* [Work to complete]
Only the lines with "foreground" in the entries below belong in the answer; please copy them.

(Source texts of formatted documents)
****************************************

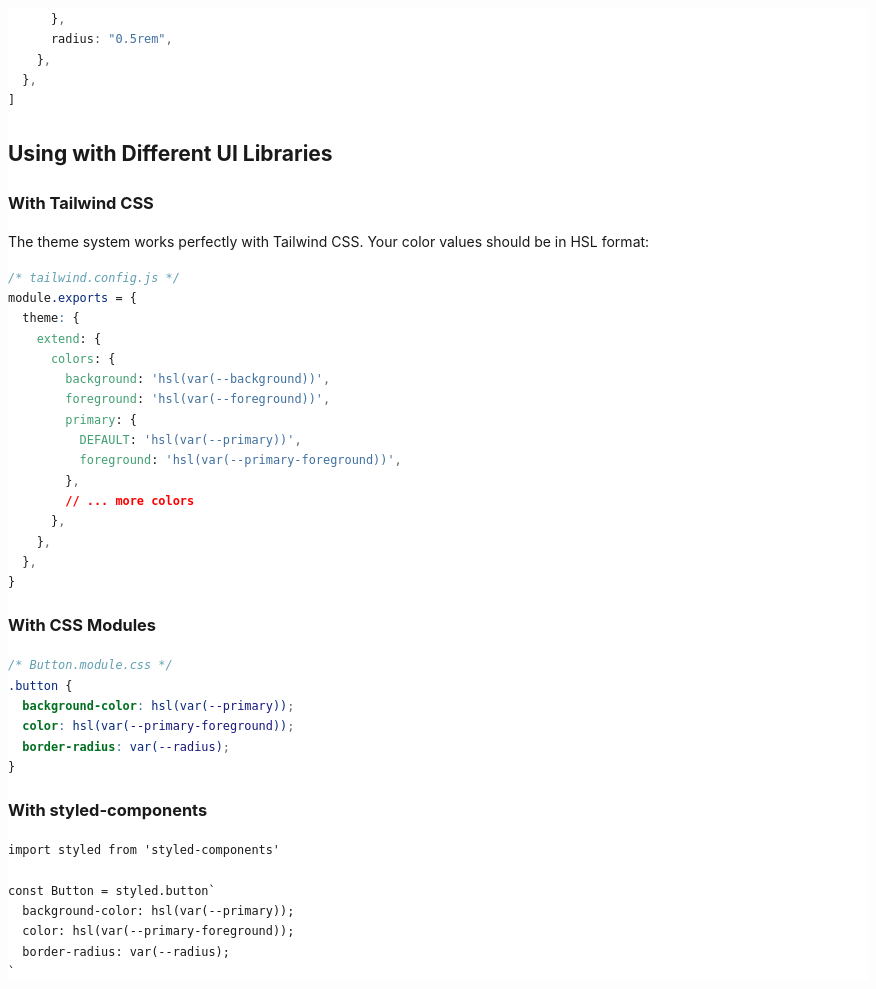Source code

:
 ```typescript
      },
      radius: "0.5rem",
    },
  },
]
```

## Using with Different UI Libraries

### With Tailwind CSS

The theme system works perfectly with Tailwind CSS. Your color values should be in HSL format:

```css
/* tailwind.config.js */
module.exports = {
  theme: {
    extend: {
      colors: {
        background: 'hsl(var(--background))',
        foreground: 'hsl(var(--foreground))',
        primary: {
          DEFAULT: 'hsl(var(--primary))',
          foreground: 'hsl(var(--primary-foreground))',
        },
        // ... more colors
      },
    },
  },
}
```

### With CSS Modules

```css
/* Button.module.css */
.button {
  background-color: hsl(var(--primary));
  color: hsl(var(--primary-foreground));
  border-radius: var(--radius);
}
```

### With styled-components

```tsx
import styled from 'styled-components'

const Button = styled.button`
  background-color: hsl(var(--primary));
  color: hsl(var(--primary-foreground));
  border-radius: var(--radius);
`
```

****************************************

* [Result of the task]
        foreground: 'hsl(var(--foreground))',
          foreground: 'hsl(var(--primary-foreground))',
  color: hsl(var(--primary-foreground));
  color: hsl(var(--primary-foreground));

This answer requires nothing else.